Engineering a lab animal to mimic a human condition is usually tricky — and for neurological conditions like Alzheimer’s and autism, it is notoriously difficult. So when McDade looks at a neuro startup, he scrutinizes the animals that company is working with.
“Animal models don’t necessarily translate well to human studies. That’s been shown,” he said. So if a company hasn’t yet tested its drug in human beings, “we’re constantly looking for whether there is more than one type of animal study.”
But animal models have their limits.
“I get no comfort out of having five different animal models of something,” Ehlers said. “Those initial studies are just primarily useful in setting doses and maybe helping to define biomarkers that you might measure in the clinic.”
For years, scientists have sought alternatives to animal models — like so-called organs-on-chips. Creating a true facsimile of a human brain on a chip isn’t currently possible, but McDade said that new research on induced pluripotent neuronal stem cells could lead to better tools. “I don’t think we’re quite there yet. But we are getting there,” he said.
How do they define success?
“What are you going to measure in your clinical trials?” is one of the first questions Ehlers and others say they ask anyone developing a drug for neurological conditions.
Lately, some researchers’ answers to this question have been particularly interesting. Instead of relying on clinical observations, like how far a person can walk or whether they need a cane, researchers are turning to imaging tools and cellphones to take objective measurements.

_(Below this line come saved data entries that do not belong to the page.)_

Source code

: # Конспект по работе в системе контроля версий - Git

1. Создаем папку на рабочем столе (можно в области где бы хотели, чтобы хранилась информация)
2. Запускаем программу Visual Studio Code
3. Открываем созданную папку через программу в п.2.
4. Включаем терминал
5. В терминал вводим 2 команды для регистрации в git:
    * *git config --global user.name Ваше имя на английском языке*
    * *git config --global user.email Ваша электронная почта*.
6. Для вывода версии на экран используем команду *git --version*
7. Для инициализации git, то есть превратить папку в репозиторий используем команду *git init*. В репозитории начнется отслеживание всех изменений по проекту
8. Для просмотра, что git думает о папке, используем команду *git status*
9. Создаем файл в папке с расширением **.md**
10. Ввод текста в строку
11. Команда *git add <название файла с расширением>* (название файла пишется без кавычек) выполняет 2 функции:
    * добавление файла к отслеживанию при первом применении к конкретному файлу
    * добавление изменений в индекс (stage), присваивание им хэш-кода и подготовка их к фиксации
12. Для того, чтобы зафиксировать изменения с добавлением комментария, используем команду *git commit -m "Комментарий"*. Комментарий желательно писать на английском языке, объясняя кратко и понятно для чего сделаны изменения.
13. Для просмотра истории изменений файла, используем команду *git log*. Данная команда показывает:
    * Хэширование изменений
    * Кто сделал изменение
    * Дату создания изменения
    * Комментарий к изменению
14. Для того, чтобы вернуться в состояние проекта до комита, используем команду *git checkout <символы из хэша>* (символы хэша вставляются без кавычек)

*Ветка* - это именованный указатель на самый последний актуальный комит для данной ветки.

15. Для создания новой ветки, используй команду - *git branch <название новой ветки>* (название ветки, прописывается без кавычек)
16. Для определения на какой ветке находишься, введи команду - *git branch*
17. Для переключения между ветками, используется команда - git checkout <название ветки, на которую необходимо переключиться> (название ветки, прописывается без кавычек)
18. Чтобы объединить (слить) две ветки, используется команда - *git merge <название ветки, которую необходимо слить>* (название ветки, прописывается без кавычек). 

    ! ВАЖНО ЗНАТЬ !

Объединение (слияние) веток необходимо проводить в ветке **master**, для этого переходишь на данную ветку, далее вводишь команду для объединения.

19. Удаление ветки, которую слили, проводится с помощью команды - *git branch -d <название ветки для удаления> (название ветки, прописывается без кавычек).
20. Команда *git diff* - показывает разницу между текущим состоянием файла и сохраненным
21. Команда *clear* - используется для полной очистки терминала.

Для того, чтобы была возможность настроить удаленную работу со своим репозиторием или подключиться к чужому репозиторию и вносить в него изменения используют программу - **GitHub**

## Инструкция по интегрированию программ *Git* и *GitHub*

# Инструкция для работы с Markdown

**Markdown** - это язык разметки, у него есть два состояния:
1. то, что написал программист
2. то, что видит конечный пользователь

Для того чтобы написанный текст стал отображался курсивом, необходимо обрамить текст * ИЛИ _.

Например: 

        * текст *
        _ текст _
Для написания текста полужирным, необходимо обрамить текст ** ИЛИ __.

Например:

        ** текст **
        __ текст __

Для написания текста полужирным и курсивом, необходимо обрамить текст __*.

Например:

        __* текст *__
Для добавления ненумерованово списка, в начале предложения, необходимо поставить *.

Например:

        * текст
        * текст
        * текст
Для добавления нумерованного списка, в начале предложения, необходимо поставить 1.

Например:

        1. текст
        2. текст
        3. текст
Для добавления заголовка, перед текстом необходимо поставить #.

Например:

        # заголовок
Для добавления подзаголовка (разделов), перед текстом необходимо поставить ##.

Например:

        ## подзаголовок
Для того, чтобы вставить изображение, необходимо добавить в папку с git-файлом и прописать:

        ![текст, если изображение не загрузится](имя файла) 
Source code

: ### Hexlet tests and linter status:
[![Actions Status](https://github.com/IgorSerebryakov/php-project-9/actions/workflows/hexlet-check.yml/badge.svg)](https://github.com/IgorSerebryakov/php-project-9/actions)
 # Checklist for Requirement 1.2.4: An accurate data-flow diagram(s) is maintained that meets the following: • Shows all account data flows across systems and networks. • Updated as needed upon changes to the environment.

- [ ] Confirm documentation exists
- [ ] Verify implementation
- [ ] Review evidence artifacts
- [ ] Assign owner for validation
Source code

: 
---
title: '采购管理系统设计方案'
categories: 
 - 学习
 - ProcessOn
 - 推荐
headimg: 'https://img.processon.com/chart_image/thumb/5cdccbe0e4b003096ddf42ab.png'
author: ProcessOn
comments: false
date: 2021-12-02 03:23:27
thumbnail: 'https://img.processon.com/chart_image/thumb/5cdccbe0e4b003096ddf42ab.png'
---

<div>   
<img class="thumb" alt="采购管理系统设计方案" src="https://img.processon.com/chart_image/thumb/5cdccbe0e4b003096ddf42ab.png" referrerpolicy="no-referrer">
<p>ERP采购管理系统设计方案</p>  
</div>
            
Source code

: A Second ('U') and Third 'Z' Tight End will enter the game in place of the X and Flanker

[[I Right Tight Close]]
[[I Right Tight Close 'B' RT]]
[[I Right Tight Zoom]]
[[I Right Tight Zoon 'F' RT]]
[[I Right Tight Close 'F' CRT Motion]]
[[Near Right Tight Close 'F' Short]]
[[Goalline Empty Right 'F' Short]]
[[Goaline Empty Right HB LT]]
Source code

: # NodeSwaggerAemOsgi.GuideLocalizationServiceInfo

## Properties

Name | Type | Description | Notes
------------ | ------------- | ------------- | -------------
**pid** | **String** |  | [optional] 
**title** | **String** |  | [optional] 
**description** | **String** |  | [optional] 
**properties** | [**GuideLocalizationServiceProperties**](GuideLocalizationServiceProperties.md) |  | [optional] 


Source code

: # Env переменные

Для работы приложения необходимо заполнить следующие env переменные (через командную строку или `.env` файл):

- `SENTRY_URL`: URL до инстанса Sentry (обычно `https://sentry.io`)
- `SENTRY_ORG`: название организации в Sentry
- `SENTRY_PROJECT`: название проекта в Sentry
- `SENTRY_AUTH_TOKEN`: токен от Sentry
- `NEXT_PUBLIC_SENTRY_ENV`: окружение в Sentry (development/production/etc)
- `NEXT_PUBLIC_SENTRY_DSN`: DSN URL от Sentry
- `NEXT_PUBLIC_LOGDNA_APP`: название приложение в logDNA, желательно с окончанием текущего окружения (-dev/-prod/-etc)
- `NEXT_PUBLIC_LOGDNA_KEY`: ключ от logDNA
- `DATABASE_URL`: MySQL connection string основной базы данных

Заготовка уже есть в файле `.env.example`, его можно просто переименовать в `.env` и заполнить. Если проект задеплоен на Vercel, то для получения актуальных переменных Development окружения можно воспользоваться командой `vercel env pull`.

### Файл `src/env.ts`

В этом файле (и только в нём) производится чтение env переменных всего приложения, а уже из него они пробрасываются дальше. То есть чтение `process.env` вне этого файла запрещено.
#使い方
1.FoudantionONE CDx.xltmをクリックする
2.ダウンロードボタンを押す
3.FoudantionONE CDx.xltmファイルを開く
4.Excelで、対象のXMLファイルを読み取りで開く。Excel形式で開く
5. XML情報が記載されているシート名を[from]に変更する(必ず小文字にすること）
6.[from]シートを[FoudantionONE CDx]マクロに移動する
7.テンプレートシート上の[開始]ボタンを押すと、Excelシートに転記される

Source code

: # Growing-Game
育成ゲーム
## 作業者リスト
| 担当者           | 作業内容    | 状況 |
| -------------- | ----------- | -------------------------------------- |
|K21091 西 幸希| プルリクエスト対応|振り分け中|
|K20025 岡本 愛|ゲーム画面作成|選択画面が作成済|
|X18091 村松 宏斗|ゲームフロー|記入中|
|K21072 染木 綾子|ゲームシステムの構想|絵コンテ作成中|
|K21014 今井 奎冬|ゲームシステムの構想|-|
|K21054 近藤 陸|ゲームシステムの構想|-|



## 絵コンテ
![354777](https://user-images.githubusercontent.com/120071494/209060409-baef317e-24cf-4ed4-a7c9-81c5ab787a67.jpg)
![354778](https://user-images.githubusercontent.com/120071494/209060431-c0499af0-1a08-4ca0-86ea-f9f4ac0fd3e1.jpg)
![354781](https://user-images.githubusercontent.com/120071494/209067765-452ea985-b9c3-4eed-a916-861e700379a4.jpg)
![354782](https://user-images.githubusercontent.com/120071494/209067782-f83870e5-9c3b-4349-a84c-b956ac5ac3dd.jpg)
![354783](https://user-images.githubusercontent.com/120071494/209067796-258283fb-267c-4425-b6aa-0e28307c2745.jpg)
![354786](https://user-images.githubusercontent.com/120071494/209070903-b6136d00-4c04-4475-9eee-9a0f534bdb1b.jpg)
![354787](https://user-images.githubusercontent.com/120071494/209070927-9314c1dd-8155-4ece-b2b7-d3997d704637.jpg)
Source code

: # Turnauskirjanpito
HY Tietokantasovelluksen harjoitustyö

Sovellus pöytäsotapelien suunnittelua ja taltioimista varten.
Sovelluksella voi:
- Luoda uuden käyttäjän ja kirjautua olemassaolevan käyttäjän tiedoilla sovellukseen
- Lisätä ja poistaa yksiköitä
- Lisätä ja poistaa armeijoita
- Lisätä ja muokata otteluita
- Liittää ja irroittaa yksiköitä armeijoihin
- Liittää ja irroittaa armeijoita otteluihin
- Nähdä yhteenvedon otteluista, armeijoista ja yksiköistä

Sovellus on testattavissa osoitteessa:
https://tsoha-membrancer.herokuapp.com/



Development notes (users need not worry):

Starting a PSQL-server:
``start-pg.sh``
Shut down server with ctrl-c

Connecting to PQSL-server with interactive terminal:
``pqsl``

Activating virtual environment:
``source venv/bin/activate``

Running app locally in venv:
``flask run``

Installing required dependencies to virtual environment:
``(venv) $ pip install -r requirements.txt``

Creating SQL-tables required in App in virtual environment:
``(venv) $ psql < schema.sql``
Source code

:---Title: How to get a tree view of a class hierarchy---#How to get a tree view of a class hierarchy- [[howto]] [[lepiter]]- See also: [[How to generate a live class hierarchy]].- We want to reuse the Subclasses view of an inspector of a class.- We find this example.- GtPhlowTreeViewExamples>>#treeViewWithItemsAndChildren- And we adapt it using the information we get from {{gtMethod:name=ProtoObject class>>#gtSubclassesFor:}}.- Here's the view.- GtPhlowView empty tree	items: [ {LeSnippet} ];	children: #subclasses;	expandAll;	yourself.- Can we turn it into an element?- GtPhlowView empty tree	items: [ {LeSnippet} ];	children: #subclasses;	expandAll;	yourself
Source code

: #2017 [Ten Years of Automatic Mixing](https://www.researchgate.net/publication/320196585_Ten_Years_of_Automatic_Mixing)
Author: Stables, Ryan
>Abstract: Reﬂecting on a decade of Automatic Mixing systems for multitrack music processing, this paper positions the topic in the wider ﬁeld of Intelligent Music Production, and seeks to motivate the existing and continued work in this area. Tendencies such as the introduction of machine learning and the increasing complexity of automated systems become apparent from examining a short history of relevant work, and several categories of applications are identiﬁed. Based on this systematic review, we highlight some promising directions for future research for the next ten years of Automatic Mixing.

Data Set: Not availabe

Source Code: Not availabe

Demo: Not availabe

“If an endpoint is highly subjective, you can hit or miss wildly. When you bring in new means of measuring a clinical observation or an improvement in the symptom, that improves your chances of success with a regulatory body,” McDade said.
For example, researchers running clinical trials for multiple sclerosis drugs have measured the presence of a particular kind of lesion that turned up on an MRI. (Scientists, for example, used the technique to test the drug alemtuzumab for multiple sclerosis; Sanofi originally developed alemtuzumab to treat a type of leukemia.)
Figuring out that these particular lesions were clearly correlated with the progression of the disease — and that a drug’s ability to prevent new gadolinium-positive lesions could predict a drug’s efficacy — meant that clinical trials could be done more easily, Ehlers said.
If neurologists can find new, objective ways to measure progress for neurological conditions, “we’re going to be able to unlock a lot of diseases,” Ehlers added.